Seitenauszug:
************
CADFEM hörte aufmerksam zu, als das Problem angesprochen wurde, und erkannte sofort die Relevanz des Einsatzes von BAiA, um uns zu helfen. Sie boten uns die notwendigen Schulungen zur effektiven Lösung unserer Aufgabe und waren zur Stelle, um die erste Nutzung und die ersten Ergebnisse zu bewerten.

Thierry Adane Project Engineer, Test Center SKF Group

CADFEM ein langfristiger Partner

Es dauert Jahre, bis man Erfahrung und Vertrauen in die Entwicklung und Verwendung solcher Prüfstände gewinnt. Als junge Einheit verlässt sich das SKF-Team auf digitale Werkzeuge wie BAiA, um Prüfstände sicher zu bauen, ohne auf zeit- und kostenaufwändige Prototypen zurückgreifen zu müssen. So kann die Konformität mit der Richtlinie VDI 2230 genau überprüft werden.

Es ist die Kombination aus den digitalen Werkzeugen von CADFEM und der Richtlinie VDI 2230, die es SKF ermöglicht, eine robuste Konstruktion für verschraubte Baugruppen zu definieren, Zeit zu sparen und Kunden viel schneller bewährte Lösungen anzubieten.
************
Daten:

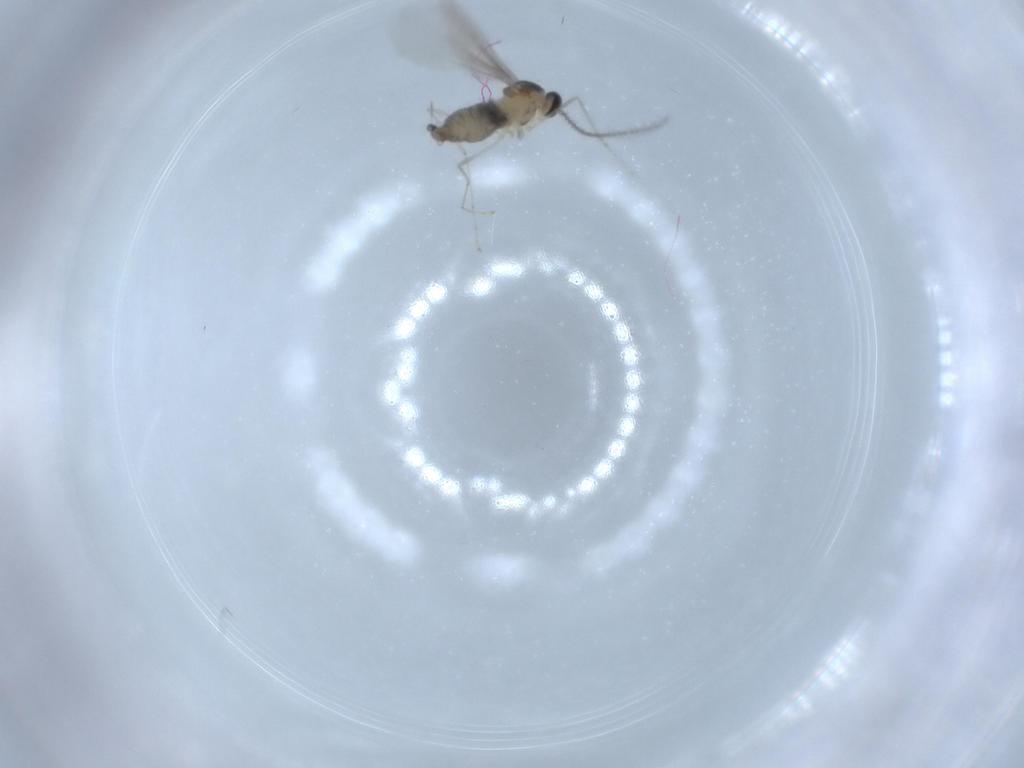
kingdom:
************
Aufgaben:
**1.** Zählen Sie alles auf, was die Kombination aus den digitalen Werkzeugen von CADFEM und der Richtlinie VDI 2230 laut dem Seitenauszug über CADFEM und SKF der Firma SKF ermöglicht.
**2.** Beantworten Sie anhand des Seitenauszugs über CADFEM und SKF folgende Fragen:
(a) Welche Position hat Thierry Adane inne?
(b) Mit welcher Richtlinie lässt sich die Konformität genau überprüfen?
(c) Worauf muss das SKF-Team dank digitaler Werkzeuge wie BAiA nicht zurückgreifen?
**3.** Führen Sie den Seitenauszug über CADFEM und SKF im Anschluss an seinen letzten Satz fort.

Gegebene Antworten:
**1.**
- eine robuste Konstruktion für verschraubte Baugruppen zu definieren
- Zeit zu sparen
- Kunden viel schneller bewährte Lösungen anzubieten

**2.**
(a) Project Engineer, Test Center SKF Group
(b) VDI 2230
(c) Auf zeit- und kostenaufwändige Prototypen

**3.**
Die Zusammenarbeit mit CADFEM ist der Schlüssel zur Sicherstellung einer optimalen Softwarekonfiguration, praxisnaher fallbezogener Schulungen und einer persönlichen Betreuung. Diese Qualitäts- und Vertrauensbeziehung hilft den SKF-Ingenieuren, die Anforderungen ihrer Kunden so schnell und zuverlässig wie möglich zu erfüllen.

SKF Gmbh Sven Wingquist Test Center
https://www.skf.com

Autor: Thierry Adane
(SKF Gmbh Sven Wingquist Test Center)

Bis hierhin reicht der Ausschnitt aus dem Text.